The following talk was given by Ash Sangoram at Insight Meditation Center in Redwood City, CA on April 23, 2026. Please visit the website www.audiodharma.org for more information.
Learning to Heal - Week 2 - Guided Meditation
Welcome back. As maybe experienced in meditation, it's always useful to start from the beginning—to start from the first step, as it were.
Begin with a posture check. From the sacrum and tailbone all the way up through the spinal column, bring a sense of checking. Move your attention through the posture to notice if there's something that might be slightly encumbered or impeded, and see if some micro-adjustments can be made to undo that. Just gently.
Let the arms rest at the elbows. Bring awareness to the body sitting still, noticing that breath is entering the body. Exhale and open to sitting here. I'll only guide so as to support your own process. If you find yourself lost in thought or emotion, or in a different spot than you expected, that by itself—that noticing that you are away—allows you to then set the intention to return. For the purposes of this meditation, set the intention to return to where the breath is meeting the body.
It's a useful place to start, inhabiting that part of the body as it receives the breath, as opposed to somehow watching this happen. We are the breathing. Being able to adjust, even for disturbances, is part of the capacity to meditate. There's really no problem here. There's no need to be of concern.

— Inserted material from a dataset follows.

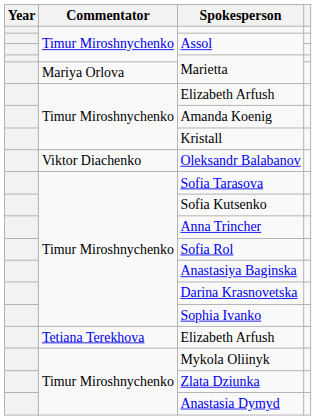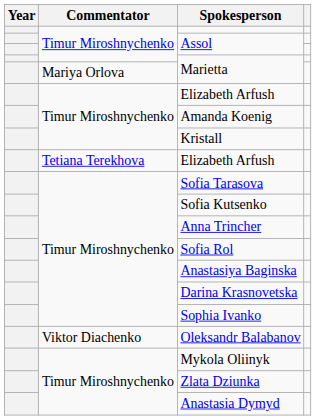rows swapped: Tetiana Terekhova / Elizabeth Arfush <-> Oleksandr Balabanov
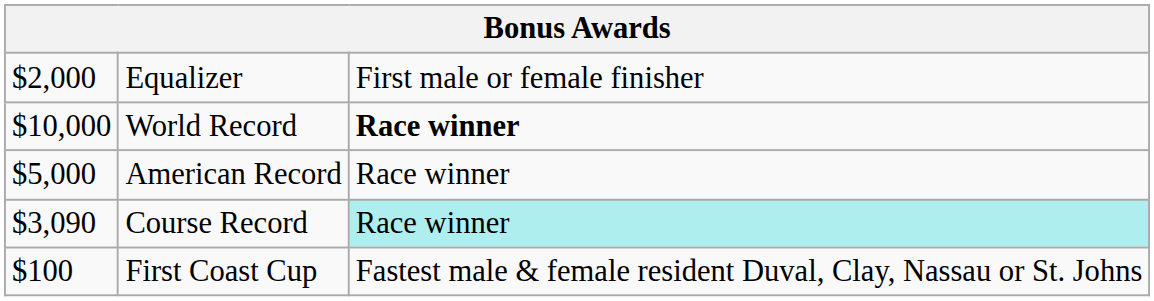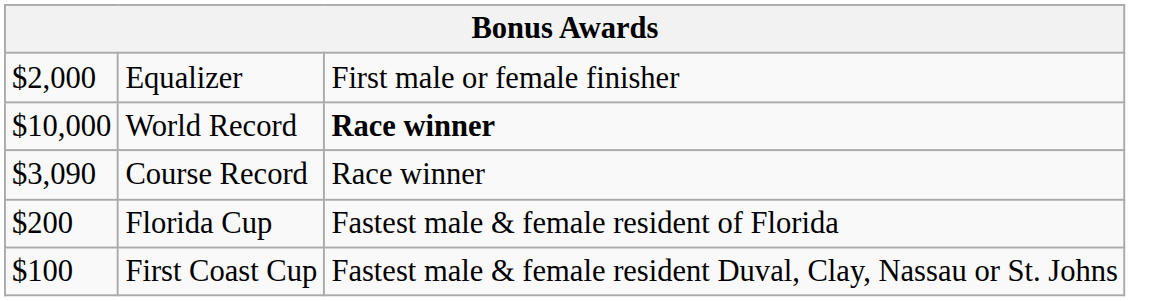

Starting with a simple sit here, welcome that gentle posture. Take time to arrive. If there is a sense of maybe being a little flustered at the timing of your arrival, it is no big deal. No problem. You're welcome here. All of you are welcome here. The healing can start with just being.
The posture check returns. Feel your feet on the ground. Soften the ankles, the knees, the hips. Allow the weight that's being imposed on the seat of the chair to be felt. From the tip of the sacrum to the top of the spinal column, elongate, unencumbered and unimpeded. The body breathes. Simply return attention to where the breath meets the body. There are no right or wrong answers, just finding some safety in the body.
Okay. Our stories, our narratives, our traumas, problems, our sports—for this conscious mind, bring gentle attention to that breath arriving or leaving, and how it leaves the body.
We have a couple more minutes for this arrival. Let our momentum of mind settle a little bit. You don't have to slam on the brakes to arrive; just coast on your momentum. There is no danger. Just a gentle effort to bring attention to where this next breath meets the body. Presence drops us into the body through direct experience: stretch receptors, pain receptors, position sensors, vibration. With this sensory spark grid of perception devices within ourselves, allow these to stream directly.
Now we bring this first meditation to a close. Open your eyes. Make gentle movements that allow you to reset what might have gotten frozen and stuck. Just trust the process that your arrival meditation was just what it needed to be.